The temperature at which the oxygen atom-containing solvent having 1 to 3 carbon atoms is added is not particularly limited. Range. Although the amount of the solvent used for one washing is not particularly limited, it is preferably 20 parts by mass or more, more preferably 50 parts by mass or more, and still more preferably 100 parts by mass or more with respect to 100 parts by mass of PAS. Therefore, it is preferably 5000 parts by mass or less, more preferably 1800 parts by mass or less, and still more preferably 600 parts by mass or less.

In the present disclosure, by contacting crude PAS with an oxygen atom-containing solvent having 1 to 3 carbon atoms, the crude PAS is converted into porous particles having a specific surface area of 30 [m ² /g] or more, preferably 40 [m 2 /g] or more. ² /g] to 200 [m ² /g] or less, more preferably 60 [m ² /g] or more to 120 [m ² /g] or less. do.

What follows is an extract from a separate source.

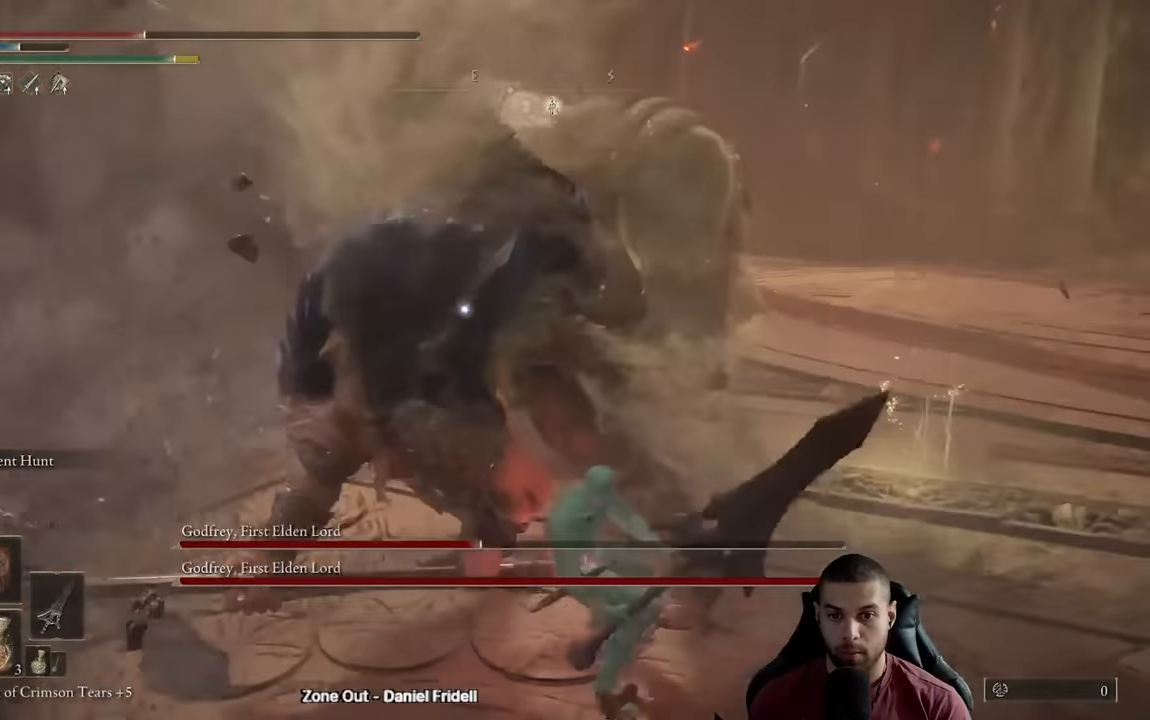
{"buttons": [], "left_stick": "down", "right_stick": "center", "events": [[233, "left_stick", "down"]]}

In addition, a specific surface area can be measured by the method of an Example.

Step (3)
The purification method according to this embodiment subsequently has step (3) of removing the oxygen atom-containing solvent from the mixture containing the porous particles.

In this step, the method for removing the oxygen atom-containing solvent from the mixture containing the porous particles is not particularly limited as long as it uses a steam stripping method, and known devices and methods can be used. That is, the mixture containing the porous particles is brought into contact with steam, and the volatile substances such as the oxygen atom-containing solvent contained in the mixture are volatilized and removed together with the steam. For example, an apparatus for stirring the mixture with a stirrer while supplying steam (for example, JP-A-4-292604), and an apparatus for supplying steam to the mixture from the bottom and contacting it in a multistage column in countercurrent flow (for example, Japanese Patent Publication No. 58-44086, Japanese Patent Application Laid-Open No. 2018-58025, etc.), a vertical apparatus in which a steam nozzle is arranged below the liquid surface of the mixture (for example, Japanese Patent Application Laid-Open No. 9-220402, etc.), and the like.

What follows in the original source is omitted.